Bu durum biraz ülkenin her tarafından merkeze taşınan farklı yaşam biçimleri ve alışkanlıklar, birazda teknolojinin hızlı gelişimiyle orantılı olarak farklı yaşam biçimlerinin büyük şehirlerde yayılma alanının çoğalmasıyla ilgilidir.

Bu konuda çalışan herhangi bir  kurum yada kuruluşun olduğu noktasında da artık umudumuzu kesmiş durumdayız

Bu kadar çürümüşlük bu kadar değer erozyonu karşısında ortak değer ve kültür oluşturma çabasının da olmadığını net bir şekilde görüyoruz.

Gittikçe yalnızlaştırılan yalnız bırakılmaya terk edilen insan.

Her alanda zorla tek başına bırakılmaya çalışılan insan.

Her programda, filmde, tiyatroda, sinemada kısacası yaşamın her alanında kaynağının nereden alındığı belli olmayan çekirdek aile yaşamı pompalanan bir hayat.

Geçmişi kötülemenin, aşağılamanın, yıpratmaya çalışmanın hiçbir faydasını göremedik henüz.

İlericiliğin birinci şartı geçmişine sövmek olmamalıydı.

Çağdaşlığın birinci şartı tarihini kötülemek olmamalıydı.

Medeni olmanın birinci şartı atalarını aşağılamaya çalışmak olmamalıydı.

Batılılığın birinci şartı medeniyetini inkâr etmek olmamalıydı.

Değerlerin iflasını getiren; aslında medeni bir toplum oluşturma gayretini şiddetle zorla uygulamaya koyan zihniyetten başka da bir şey olmamıştır.

İyi niyetlerle çıkılan yolların aslında nasıl bir canavar yarattığı kuşkusuz bugün karşımıza daha net çıkmış durumdadır.

Artık insanlar bir evde yalnız başına ölmekte işin daha kötüsü bu ölümlerden  günlerce kimsenin haberi olmamaktadır.

Yalnızlaştırılan, tek başına yaşamaya sürüklenen hatta buna zorlanan insanlar alışık oldukları toplumsal yaşamdan bireysel yaşama döndürüldüklerinde şaşırıp kalmakta ve ne yapacaklarını bilemez hale gelmektedirler.

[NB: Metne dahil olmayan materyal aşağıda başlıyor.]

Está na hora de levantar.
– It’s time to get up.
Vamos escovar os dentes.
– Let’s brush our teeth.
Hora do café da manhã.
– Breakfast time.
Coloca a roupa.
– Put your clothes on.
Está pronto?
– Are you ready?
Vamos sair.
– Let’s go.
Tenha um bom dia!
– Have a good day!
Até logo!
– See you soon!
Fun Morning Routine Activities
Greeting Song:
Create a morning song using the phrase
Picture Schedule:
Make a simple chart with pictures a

Artık soru soracakları bir insan bir makam yada bir kurumda yok çevrelerinde.

Deneyimli tecrübeli büyükleri yanlarından kopartılarak ayrılmıştır.

Nasıl davranacaklarını bilmedikleri bir mesele önlerine geldiğinde internet sayfalarına danışmaya kadar varmıştır işin boyutu.

Değerlerin iflası bir yanda rüşveti, kayırmayı, irtikâp ve yolsuzluğu beraberinde hızla getiriyor.

Değerlerin iflası; insanın kendi kendisini kandırmasını, beraberinde merhametini, şefkatini kaybetmesini ve en sonunda da oluşan şartlar neticesi zalimleşmeyi de beraberinde getiriyor.

Bir yurt dışı  ziyaretinde yemek sırasında votka kadehini “Bismillah” diye kaldıran arkadaşımıza yanımızdaki  dostumuz ‘ne yapıyorsun’ diye sorunca, muhatap  büyük bir ciddiyetle ‘hiçbir şey besmelesiz içilmez’ cevabını vermişti.

Buradan da anlaşılıyor ki ne yaparsanız yapın değerlere ihtiyaç var.

İzlerini aradan yüz yıl bile geçse silemezsiniz.

İşler birbirine çok karışabilir değerler altüst olabilir.

Ama temel unutulmaz.

Değerlerin iflası önlemek adına her şeye rağmen geç kalmış sayılmayız.